As we ride the wave of the tumultuous 2024 presidential election into the next four years, millions of Americans are left wondering: What happens now? Political tensions and the never-ending doomsaying news cycle seem to surround us on all sides. Regardless of which candidate’s bubble you filled in on your ballot, the uncertainty and polarization facing America is daunting.
Individuals on the left seem to have been taken down entirely by the election of Donald Trump. Amid the wailing and gnashing of teeth following Trump’s win of even the popular vote, numerous universities across the country have hosted “self-care” spaces in which students could mourn and process their post-election trauma. Co-workers are conspicuously missing from office spaces as they take their sick days on and around Election Day. At my own university, campus was unusually quiet the morning of November 6.

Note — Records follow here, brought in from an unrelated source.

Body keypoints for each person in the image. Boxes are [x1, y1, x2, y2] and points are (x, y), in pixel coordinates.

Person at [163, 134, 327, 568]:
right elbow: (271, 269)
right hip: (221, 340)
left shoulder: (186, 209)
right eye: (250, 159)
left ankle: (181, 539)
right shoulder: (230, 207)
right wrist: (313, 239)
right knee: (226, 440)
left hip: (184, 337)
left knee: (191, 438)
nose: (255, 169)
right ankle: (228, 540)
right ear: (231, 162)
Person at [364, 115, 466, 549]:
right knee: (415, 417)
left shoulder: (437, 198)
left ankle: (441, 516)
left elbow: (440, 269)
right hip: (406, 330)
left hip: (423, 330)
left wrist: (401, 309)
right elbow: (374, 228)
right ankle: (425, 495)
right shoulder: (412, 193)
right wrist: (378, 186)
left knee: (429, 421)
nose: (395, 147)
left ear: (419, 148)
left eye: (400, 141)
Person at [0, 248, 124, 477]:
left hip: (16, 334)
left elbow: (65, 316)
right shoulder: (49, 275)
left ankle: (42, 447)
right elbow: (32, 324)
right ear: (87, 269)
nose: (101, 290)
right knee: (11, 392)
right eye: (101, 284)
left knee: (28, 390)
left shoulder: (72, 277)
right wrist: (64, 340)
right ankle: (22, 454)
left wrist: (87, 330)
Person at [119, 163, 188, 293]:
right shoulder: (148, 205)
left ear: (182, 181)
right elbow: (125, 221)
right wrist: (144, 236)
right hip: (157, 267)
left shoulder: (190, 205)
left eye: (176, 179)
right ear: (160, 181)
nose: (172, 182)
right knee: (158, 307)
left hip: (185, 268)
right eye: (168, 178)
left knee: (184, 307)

It’s perfectly understandable to be somewhat upset about the triumph of a candidate you don’t favor, especially one whom you see as a threat. What puzzles me is the intensity of this response. I doubt that those voting for Trump would have had the same reaction if Vice President Harris were now president-elect. Trump voters would be disappointed, likely frustrated, but I don’t expect the same demand for coloring books and late passes on homework. Extreme election grief seems to be largely one-sided. Why?
One probable cause is the constant catastrophizing in the media. A Republican president? Say goodbye to your “basic human rights,” voices online tell us. Abortion and LGBT issues were major talking points for Harris’ campaign, and though Trump isn’t as right-wing on these issues as the media often portrays him, the narrative persists.

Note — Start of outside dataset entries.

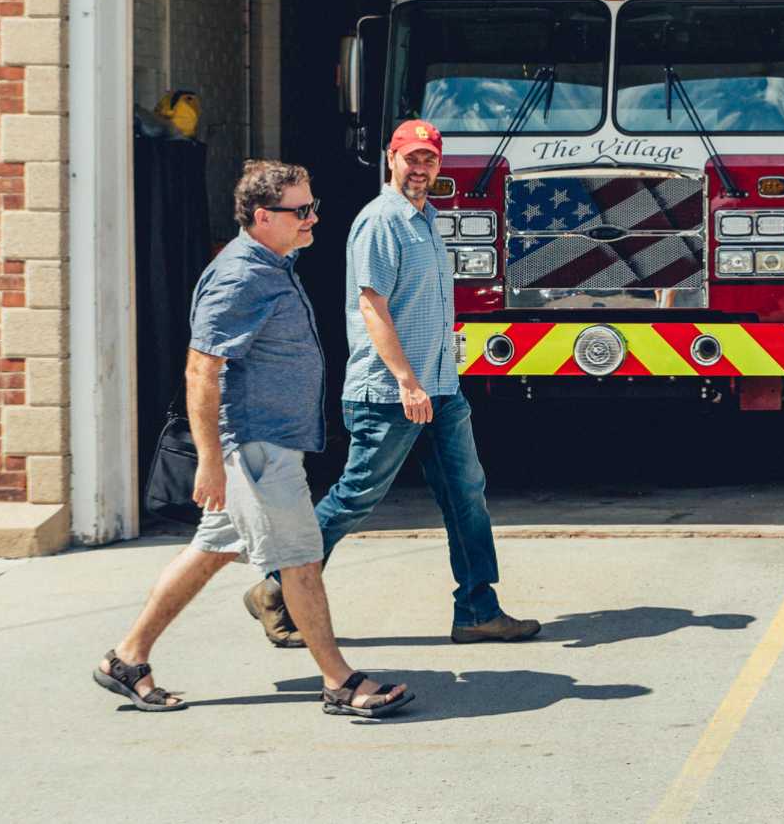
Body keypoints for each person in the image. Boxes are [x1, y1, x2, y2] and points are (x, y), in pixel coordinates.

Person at [96, 160, 414, 718]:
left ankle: (126, 657)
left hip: (264, 445)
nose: (314, 217)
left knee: (210, 550)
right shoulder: (241, 275)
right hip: (255, 449)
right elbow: (202, 369)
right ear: (264, 217)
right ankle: (340, 682)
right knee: (300, 560)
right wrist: (212, 462)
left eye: (313, 206)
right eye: (302, 210)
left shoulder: (274, 262)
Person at [245, 121, 540, 646]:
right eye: (412, 158)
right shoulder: (380, 221)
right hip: (391, 393)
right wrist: (407, 382)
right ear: (391, 158)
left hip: (441, 388)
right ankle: (275, 586)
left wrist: (433, 378)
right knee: (356, 496)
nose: (421, 168)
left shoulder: (427, 220)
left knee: (467, 494)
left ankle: (477, 610)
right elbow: (371, 305)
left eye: (430, 159)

The online fearmongers, from CNN to angry TikTok commentators, batter viewers with the message that it’s over. Their lives are over. America is over. Stripped of “basic human rights,” there is nothing left in this country for the progressives. They are told to rebel, or worse, give up.
Institutions of higher education that cancel classes following Election Day teach their students that the appropriate response to political misfortune is to have a breakdown. Students are being taught to catastrophize, to despair, to rage against their country that has given them the right to rage against it. Social media was flooded with unproductive anger after Trump won, full of vitriol but conspicuously lacking suggestions for steps forward.

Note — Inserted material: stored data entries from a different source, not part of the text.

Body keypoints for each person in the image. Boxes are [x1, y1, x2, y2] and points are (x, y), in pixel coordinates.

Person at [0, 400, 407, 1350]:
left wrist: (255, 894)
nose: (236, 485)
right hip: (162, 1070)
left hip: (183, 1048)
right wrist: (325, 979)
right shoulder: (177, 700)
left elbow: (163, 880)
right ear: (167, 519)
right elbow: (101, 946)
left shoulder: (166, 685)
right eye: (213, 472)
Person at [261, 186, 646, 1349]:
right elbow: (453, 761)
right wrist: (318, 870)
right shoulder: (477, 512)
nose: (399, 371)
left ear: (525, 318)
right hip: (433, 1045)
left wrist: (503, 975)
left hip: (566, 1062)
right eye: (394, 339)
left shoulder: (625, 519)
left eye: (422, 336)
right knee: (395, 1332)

Perhaps the difference between the right’s and the left’s reactions to the presidential election lie first and foremost in patriotism. A 2024 Gallup poll found that Republicans who said they were “extremely proud” to be an American was 25 percentage points higher than that of Democrats, only a minority of whom reported a high sense of patriotism. Republicans are far more likely to believe that America is worth saving, and it shows.
In spite of numerous recent losses—the most significant being Joe Biden’s election in 2020—Republicans have maintained a love for America. The right tends to hold the belief that America is not too far gone. There is work to be done, to be sure, but Republicans are not threatening to leave the U.S. They hang on to a deep faith in America, that our beautiful country will find her way back in the end.
The left tells a different story: We live in a dystopian, Handmaid’s Tale-esque nightmare that preys on the downfall of everyone who is not a straight white man. America has failed. Progressives are grieving lost hope in our country.
Both political sides are guilty of doomsaying, proclaiming disaster and crisis without leaving any room for hope. But no country will be “saved” through constant lamentation and mourning. In order to love our country, we should all take steps to rectify what we can without getting bogged down in despair. America needs hope.